Sen ne büyükmüşsün ey Atatürk!
Senin yüzünü Batı'ya dönüşüne epey karşı çıkmışlığım vardır.
Bugün geldiğimiz şu noktada...
“İyi ki yüzünü ve yüzümüzü Batı’ya döndürmüşsün” diyorum, başka da bir şey demiyorum.
Senin tevhid-i tedrisat diye tutturmana epey itiraz etmişliğim vardır.
Bugün geldiğimiz şu noktada...
“İyi ki tevhid-i tedrisat diye tutturmuşsun” diyorum, başka da bir şey demiyorum.
*
Senin ülkeye getirdiğin laiklik ilkesine epey laf saydırmışlığım vardır.
Bugün geldiğimiz şu noktada...
“İyi ki laiklik ilkesini hayata geçirmişsin” diyorum, başka da bir şey demiyorum.
*
Senin bir millet oluşturma çabanı anlayıp dinlemeden çokça eleştirmiştim.
Bugün geldiğimiz şu noktada...
“Bu ne değerli bir çabaymış” diyorum, başka da bir şey demiyorum.
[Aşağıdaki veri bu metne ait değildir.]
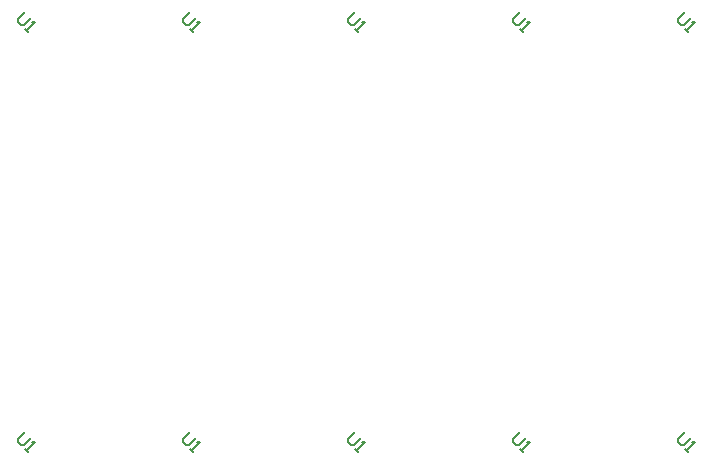
<source format=gbr>
%TF.GenerationSoftware,Altium Limited,Altium Designer,21.6.4 (81)*%
G04 Layer_Color=16711935*
%FSLAX26Y26*%
%MOIN*%
%TF.SameCoordinates,5FA90F47-3B47-4036-B415-51D33840892C*%
%TF.FilePolarity,Positive*%
%TF.FileFunction,Other,Mechanical_1*%
%TF.Part,CustomerPanel*%
G01*
G75*
%TA.AperFunction,NonConductor*%
%ADD20C,0.007000*%
D20*
X1312576Y1533473D02*
X1322001Y1524048D01*
X1317288Y1528760D01*
X1345563Y1557036D01*
X1336138D01*
X1331426Y1571173D02*
X1307863Y1547611D01*
X1298438D01*
X1289013Y1557036D01*
Y1566461D01*
X1312576Y1590023D01*
X1862576D02*
X1839013Y1566461D01*
Y1557036D01*
X1848438Y1547611D01*
X1857863D01*
X1881426Y1571173D01*
X1886138Y1557036D02*
X1895563D01*
X1867288Y1528760D01*
X1872001Y1524048D01*
X1862576Y1533473D01*
X2389013Y1557036D02*
X2398438Y1547611D01*
X2407863D01*
X2431426Y1571173D01*
X2436138Y1557036D02*
X2445563D01*
X2417288Y1528760D01*
X2422001Y1524048D01*
X2412576Y1533473D01*
Y1590023D02*
X2389013Y1566461D01*
Y1557036D01*
X2939013D02*
X2948438Y1547611D01*
X2957863D01*
X2981426Y1571173D01*
X2986138Y1557036D02*
X2995563D01*
X2967288Y1528760D01*
X2972001Y1524048D01*
X2962576Y1533473D01*
X2939013Y1557036D02*
Y1566461D01*
X2962576Y1590023D01*
X3489013Y1566461D02*
Y1557036D01*
X3498438Y1547611D01*
X3507863D01*
X3531426Y1571173D01*
X3536138Y1557036D02*
X3545563D01*
X3517288Y1528760D01*
X3522001Y1524048D01*
X3512576Y1533473D01*
Y1590023D02*
X3489013Y1566461D01*
X3512576Y2933473D02*
X3522001Y2924048D01*
X3517288Y2928760D01*
X3545563Y2957036D01*
X3536138D01*
X3531426Y2971173D02*
X3507863Y2947611D01*
X3498438D01*
X3489013Y2957036D01*
Y2966461D01*
X3512576Y2990023D01*
X2995563Y2957036D02*
X2986138D01*
X2995563D02*
X2967288Y2928760D01*
X2972001Y2924048D01*
X2962576Y2933473D01*
X2957863Y2947611D02*
X2981426Y2971173D01*
X2962576Y2990023D02*
X2939013Y2966461D01*
Y2957036D01*
X2948438Y2947611D01*
X2957863D01*
X2445563Y2957036D02*
X2436138D01*
X2445563D02*
X2417288Y2928760D01*
X2422001Y2924048D01*
X2412576Y2933473D01*
X2407863Y2947611D02*
X2431426Y2971173D01*
X2412576Y2990023D02*
X2389013Y2966461D01*
Y2957036D01*
X2398438Y2947611D01*
X2407863D01*
X1895563Y2957036D02*
X1886138D01*
X1895563D02*
X1867288Y2928760D01*
X1872001Y2924048D01*
X1862576Y2933473D01*
X1857863Y2947611D02*
X1881426Y2971173D01*
X1862576Y2990023D02*
X1839013Y2966461D01*
Y2957036D01*
X1848438Y2947611D01*
X1857863D01*
X1345563Y2957036D02*
X1336138D01*
X1345563D02*
X1317288Y2928760D01*
X1322001Y2924048D01*
X1312576Y2933473D01*
X1307863Y2947611D02*
X1331426Y2971173D01*
X1312576Y2990023D02*
X1289013Y2966461D01*
Y2957036D01*
X1298438Y2947611D01*
X1307863D01*
%TF.MD5,9d9c121c0f60fb53284dde91a1d73466*%
M02*

</source>
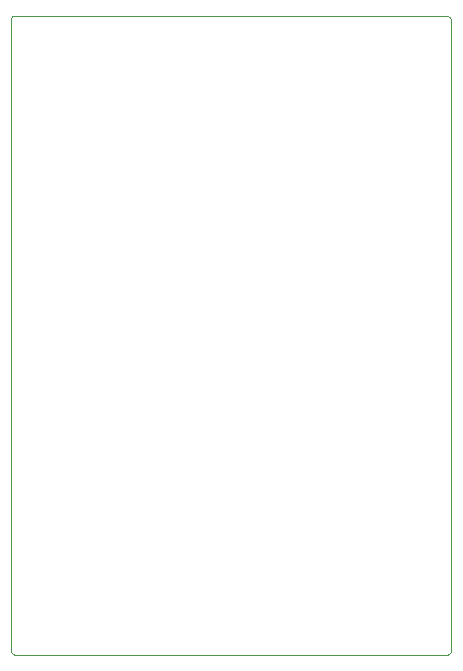
<source format=gtp>
%TF.GenerationSoftware,KiCad,Pcbnew,(5.1.10-1-10_14)*%
%TF.CreationDate,2021-10-09T14:12:20-05:00*%
%TF.ProjectId,bluepill_scsi,626c7565-7069-46c6-9c5f-736373692e6b,rev?*%
%TF.SameCoordinates,Original*%
%TF.FileFunction,Paste,Top*%
%TF.FilePolarity,Positive*%
%FSLAX46Y46*%
G04 Gerber Fmt 4.6, Leading zero omitted, Abs format (unit mm)*
G04 Created by KiCad (PCBNEW (5.1.10-1-10_14)) date 2021-10-09 14:12:20*
%MOMM*%
%LPD*%
G01*
G04 APERTURE LIST*
%TA.AperFunction,Profile*%
%ADD10C,0.050000*%
%TD*%
G04 APERTURE END LIST*
D10*
X125095000Y-149705000D02*
G75*
G02*
X124841000Y-149959000I-254000J0D01*
G01*
X88085000Y-149955000D02*
G75*
G02*
X87831000Y-149701000I0J254000D01*
G01*
X87835000Y-96139000D02*
G75*
G02*
X88089000Y-95885000I254000J0D01*
G01*
X124714000Y-95885000D02*
G75*
G02*
X125095000Y-96266000I0J-381000D01*
G01*
X124841000Y-149959000D02*
X88085000Y-149955000D01*
X124714000Y-95885000D02*
X88089000Y-95885000D01*
X125095000Y-149705000D02*
X125095000Y-96266000D01*
X87831000Y-149701000D02*
X87835000Y-96139000D01*
M02*

</source>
Senin şeyhlik, efendilik, müritlik gibi kavramlarla başının hiç de hoş olmamasını hep anlayışsızlıkla karşılamıştım.
Bugün geldiğimiz şu noktada...
“Seni çok iyi anlıyorum” diyorum, başka da bir şey demiyorum.
*
Senin dini cemaatlere, dini gruplara, dini oluşumlara mesafeli oluşundan pek hazzetmezdim.
Bugün geldiğimiz şu noktada...
“Ne de iyi etmişsin” diyorum, başka da bir şey demiyorum.
*
Sen ne büyükmüşsün hey Atatürk!
*
Artık ben de senin kadrini, kıymetini bilenlerdenim.
Ben de Anıtkabir’ini ziyaret edeceğim.
Ben de posterini duvarıma asacağım.
*
Ve bir şey daha:
Geçen senelerden birinde sırf artistlik olsun diye 10 Kasım’da saat 9’u 5 geç ayağa kalkmamış ve bunu bir marifetmiş gibi bu köşeden cümle âleme ilan etmiştim.
Bu 10 Kasım’da saat 9’u 5 geçe ayağa ilk kalkan olmak için fırlayacağım.